Data →
"""
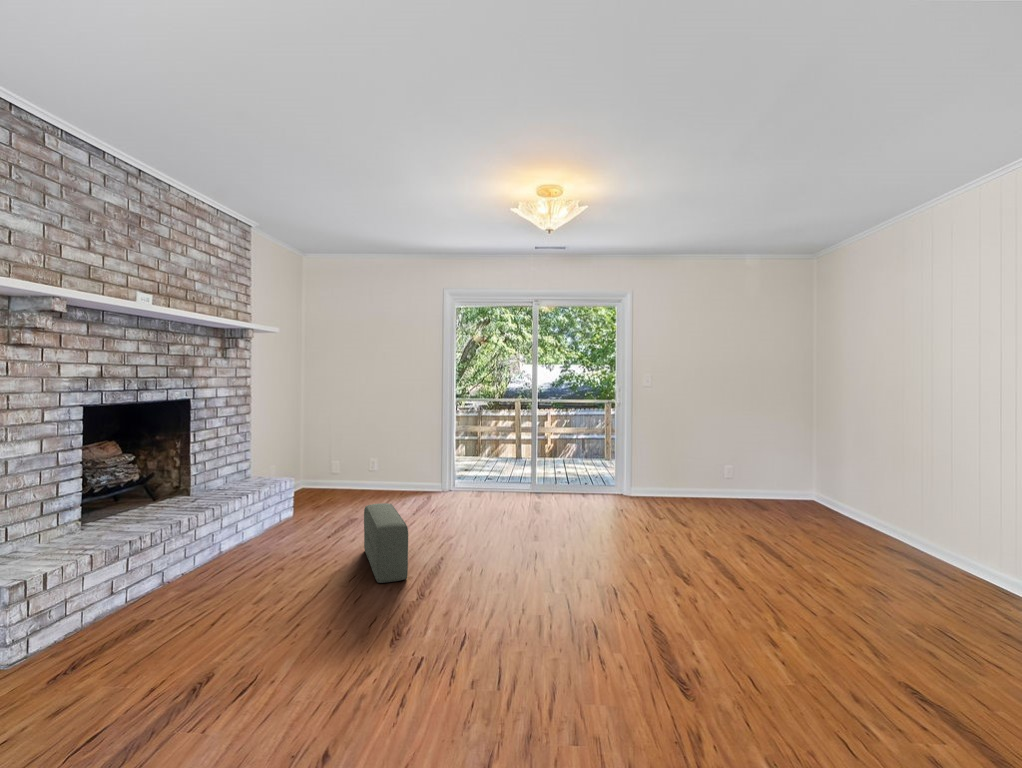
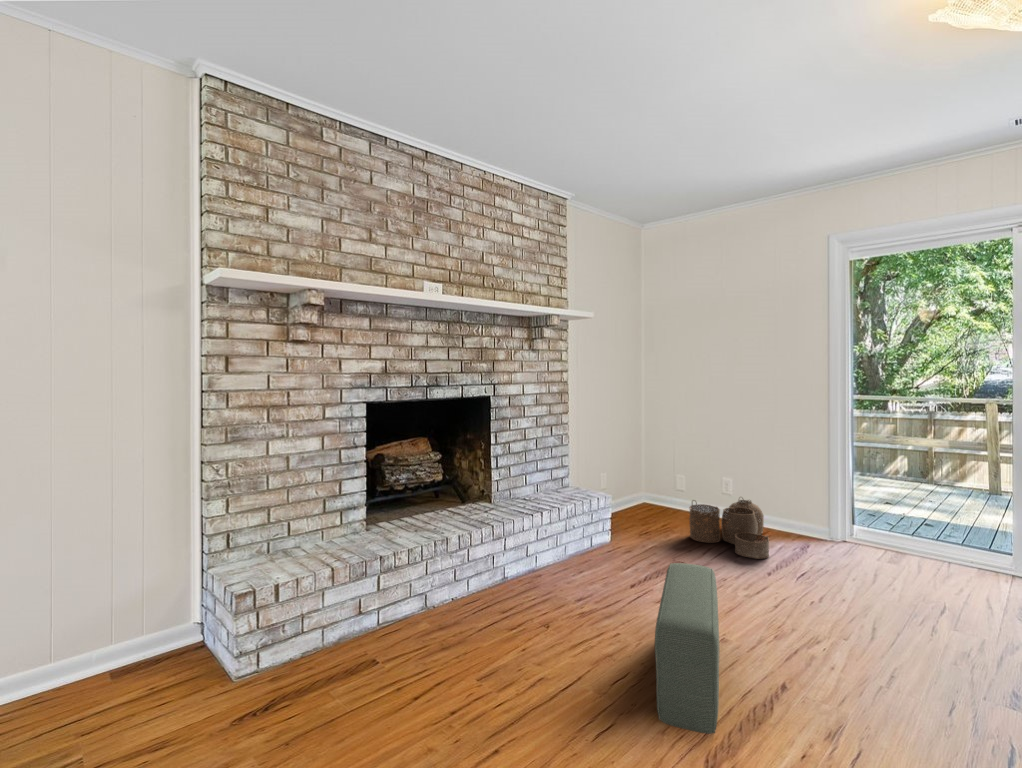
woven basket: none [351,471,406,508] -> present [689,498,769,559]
"""
"""
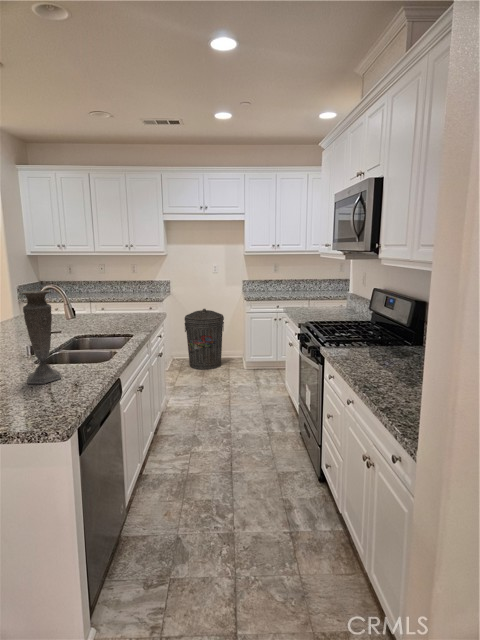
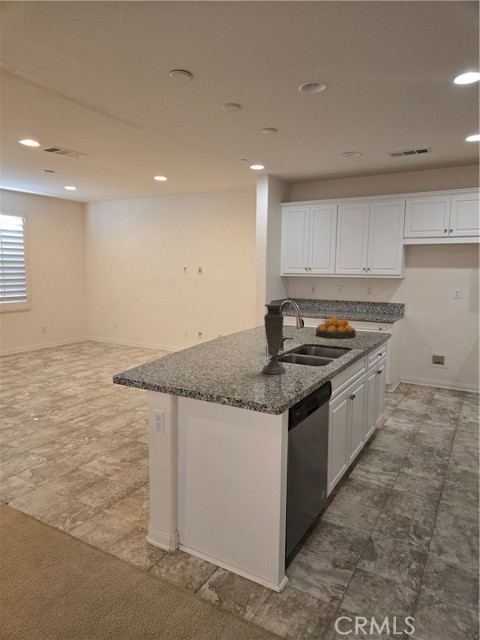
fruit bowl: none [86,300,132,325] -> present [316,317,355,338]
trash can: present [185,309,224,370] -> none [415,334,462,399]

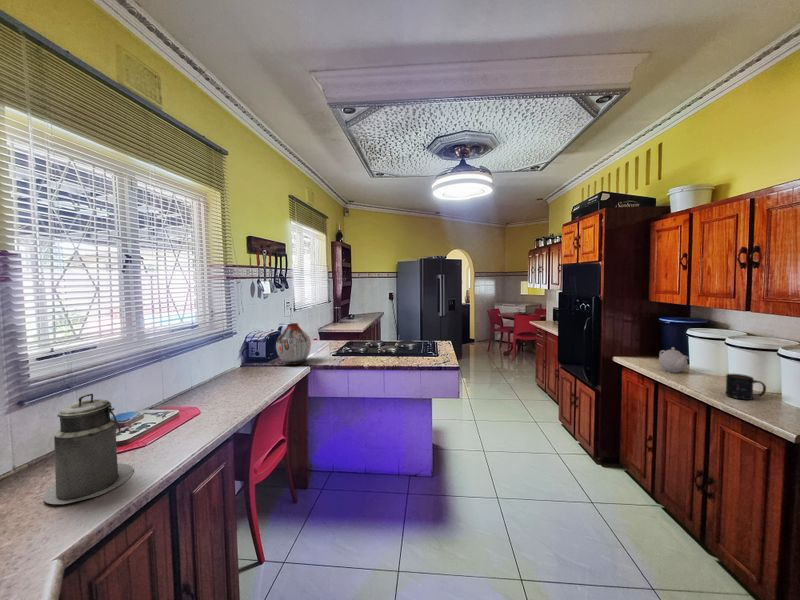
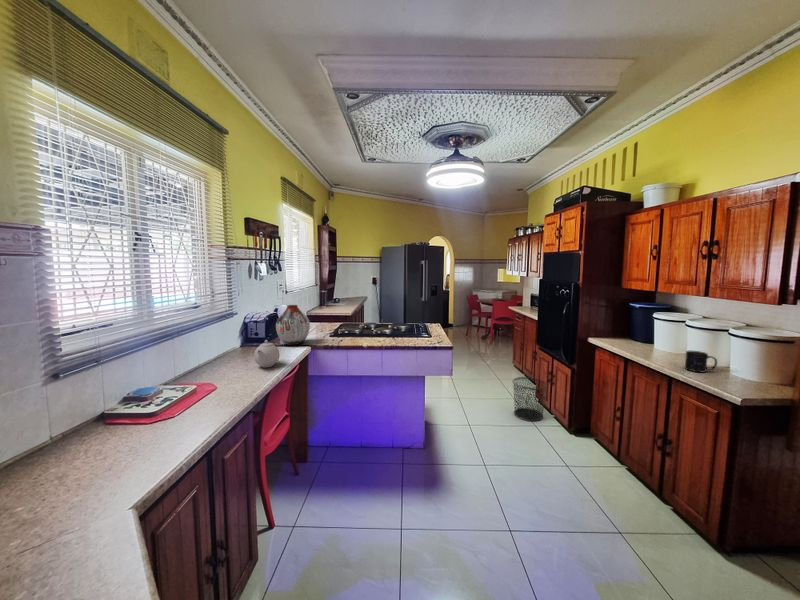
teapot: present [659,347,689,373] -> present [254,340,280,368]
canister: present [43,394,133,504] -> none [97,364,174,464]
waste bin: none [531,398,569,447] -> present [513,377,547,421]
"""
"""
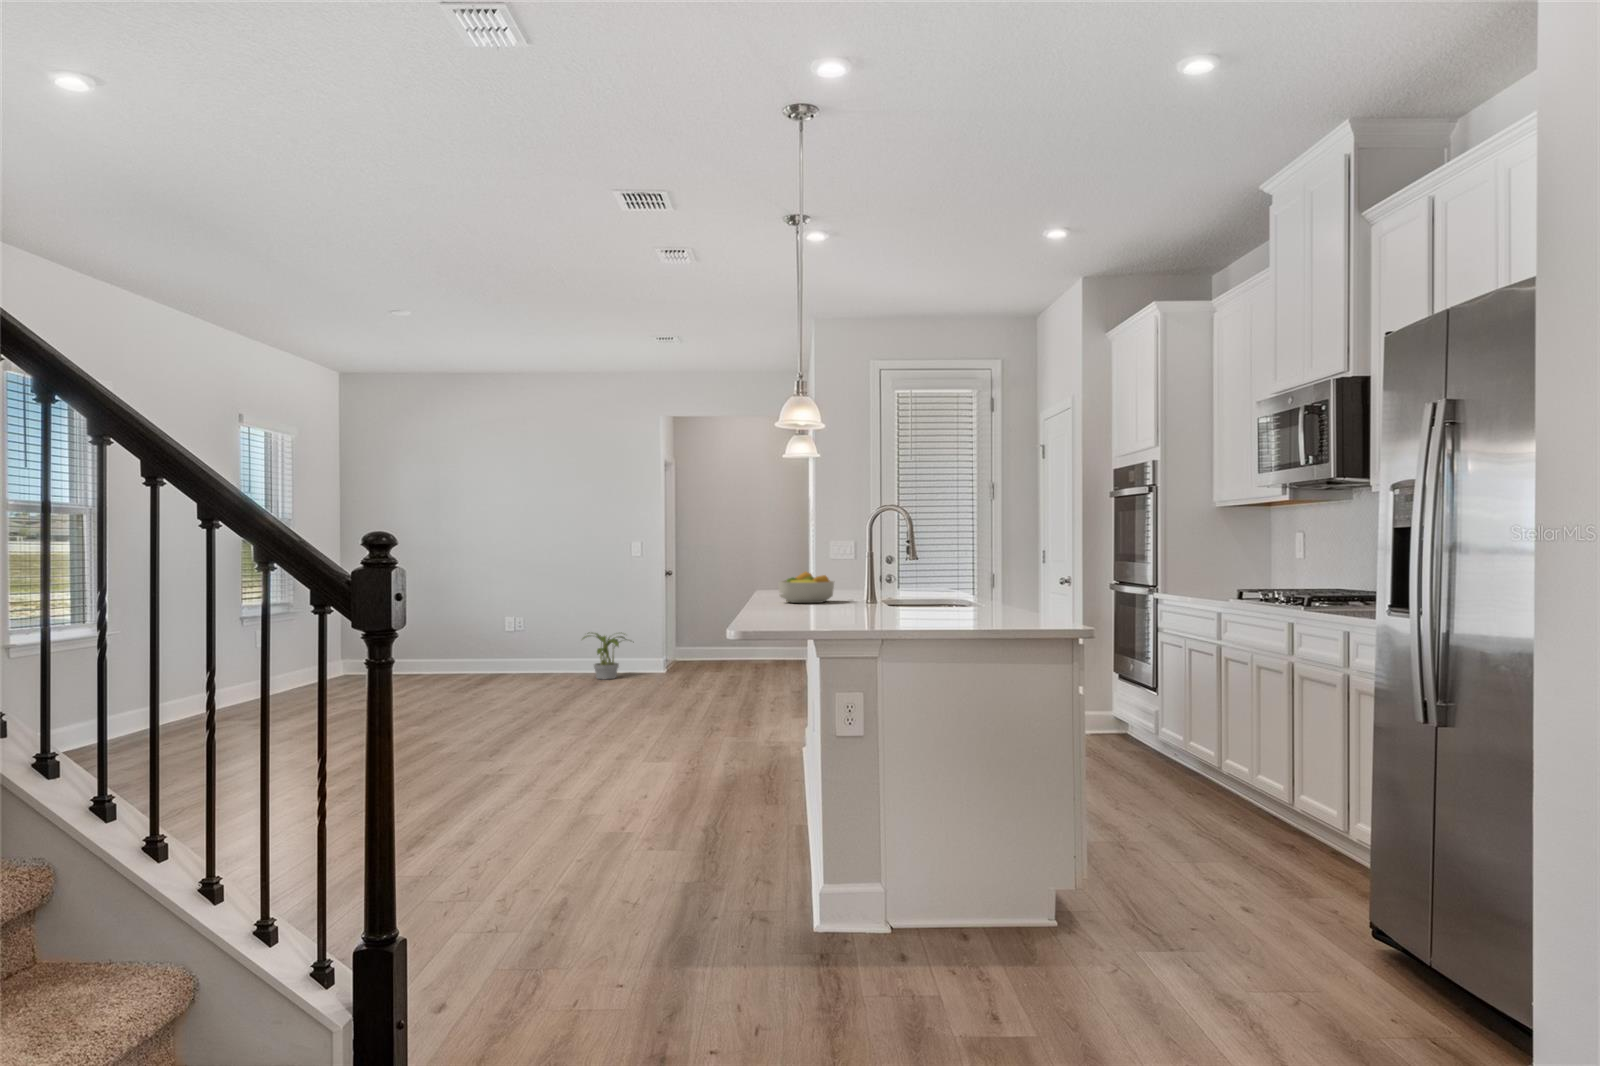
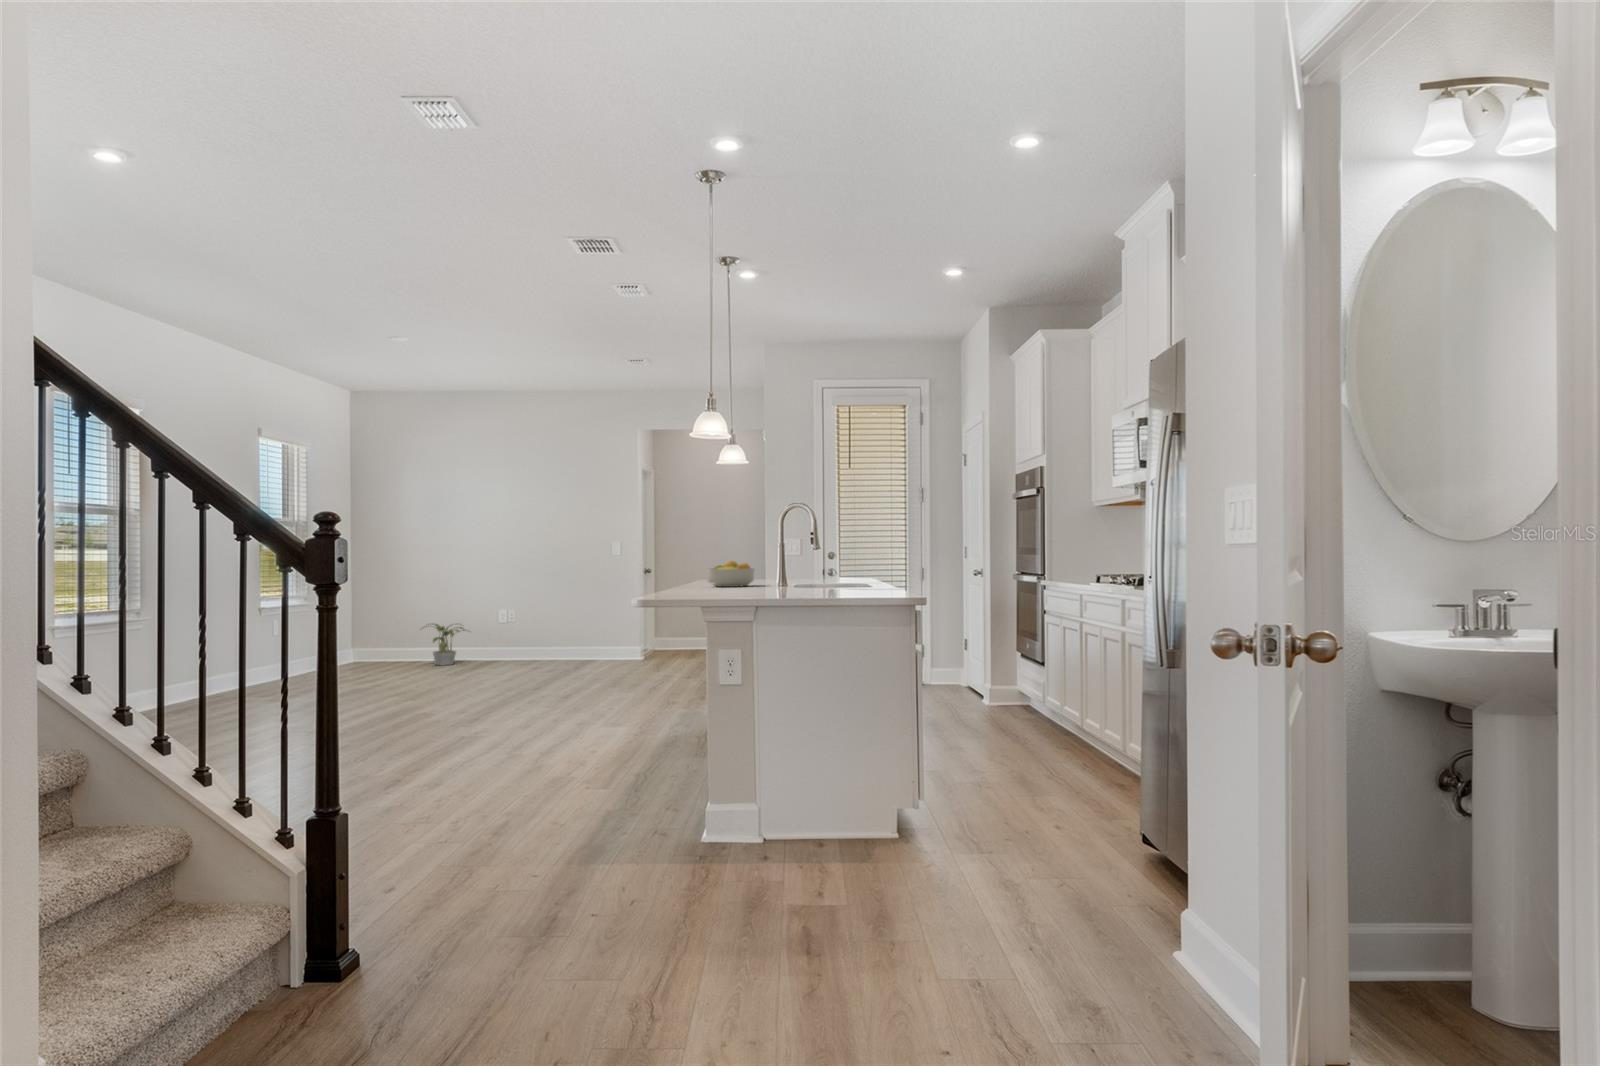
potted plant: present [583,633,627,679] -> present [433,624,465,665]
"""
Action item → The material above holds pictures; leave them out and set down exactly the lines from the line with "fruit bowl: none" to the line with "waste bin: none", both included.

Written response →
fruit bowl: none [86,300,132,325] -> present [316,317,355,338]
trash can: present [185,309,224,370] -> none [415,334,462,399]

teapot: present [659,347,689,373] -> present [254,340,280,368]
canister: present [43,394,133,504] -> none [97,364,174,464]
waste bin: none [531,398,569,447] -> present [513,377,547,421]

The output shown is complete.